··· Extracted material ···

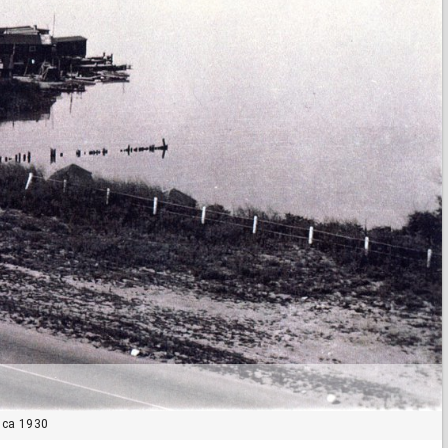
 ca 1930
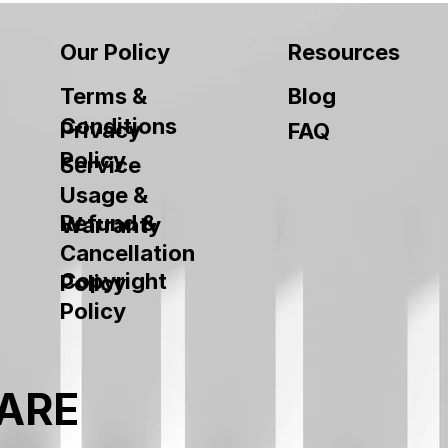
Our Policy
Resources
Terms &
Blog
Conditions
Privacy
FAQ
Policy
Service
Usage &
Refund &
Warranty
Cancellation
Copyright
Policy
Policy
ARE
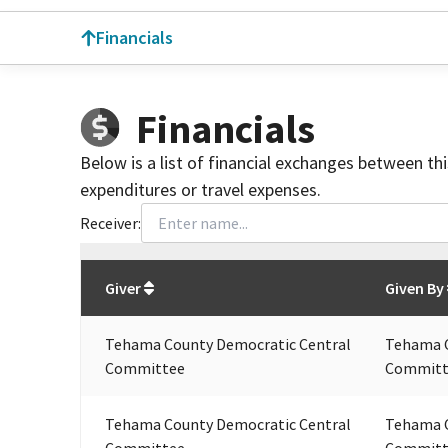
Financials
Financials
Below is a list of financial exchanges between th
expenditures or travel expenses.
Receiver:
Total
org contributions
to all receivers
from
All
Giver
Given By
Tehama County Democratic Central
Tehama C
Committee
Committ
Tehama County Democratic Central
Tehama C
Committee
Committ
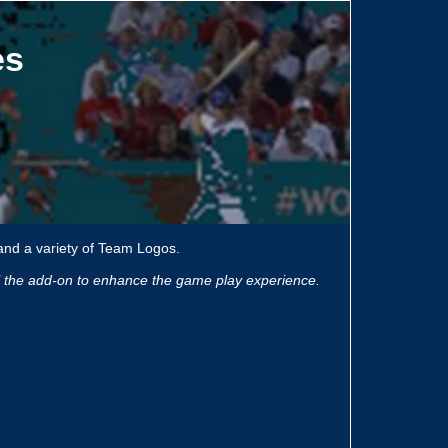
es
and a variety of Team Logos.
ll the add-on to enhance the game play experience.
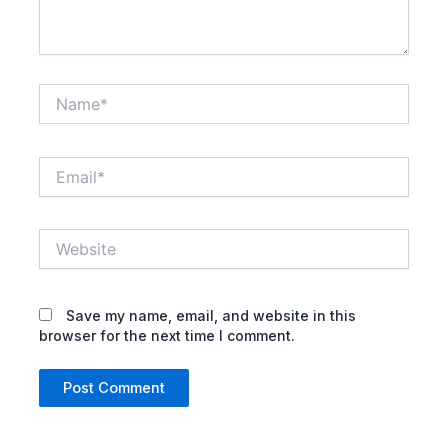
Name*
Email*
Website
Save my name, email, and website in this
browser for the next time I comment.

···

Would you repeat the listing word for word and skip every picture?

**Finished task:**
 ca 1930
Our Policy
Resources
Terms &
Blog
Conditions
Privacy
FAQ
Policy
Service
Usage &
Refund &
Warranty
Cancellation
Copyright
Policy
Policy
ARE
Financials
Financials
Below is a list of financial exchanges between th
expenditures or travel expenses.
Receiver:
Total
org contributions
to all receivers
from
All
Giver
Given By
Tehama County Democratic Central
Tehama C
Committee
Committ
Tehama County Democratic Central
Tehama C
Committee
Committ
es
and a variety of Team Logos.
ll the add-on to enhance the game play experience.
Name*
Email*
Website
Save my name, email, and website in this
browser for the next time I comment.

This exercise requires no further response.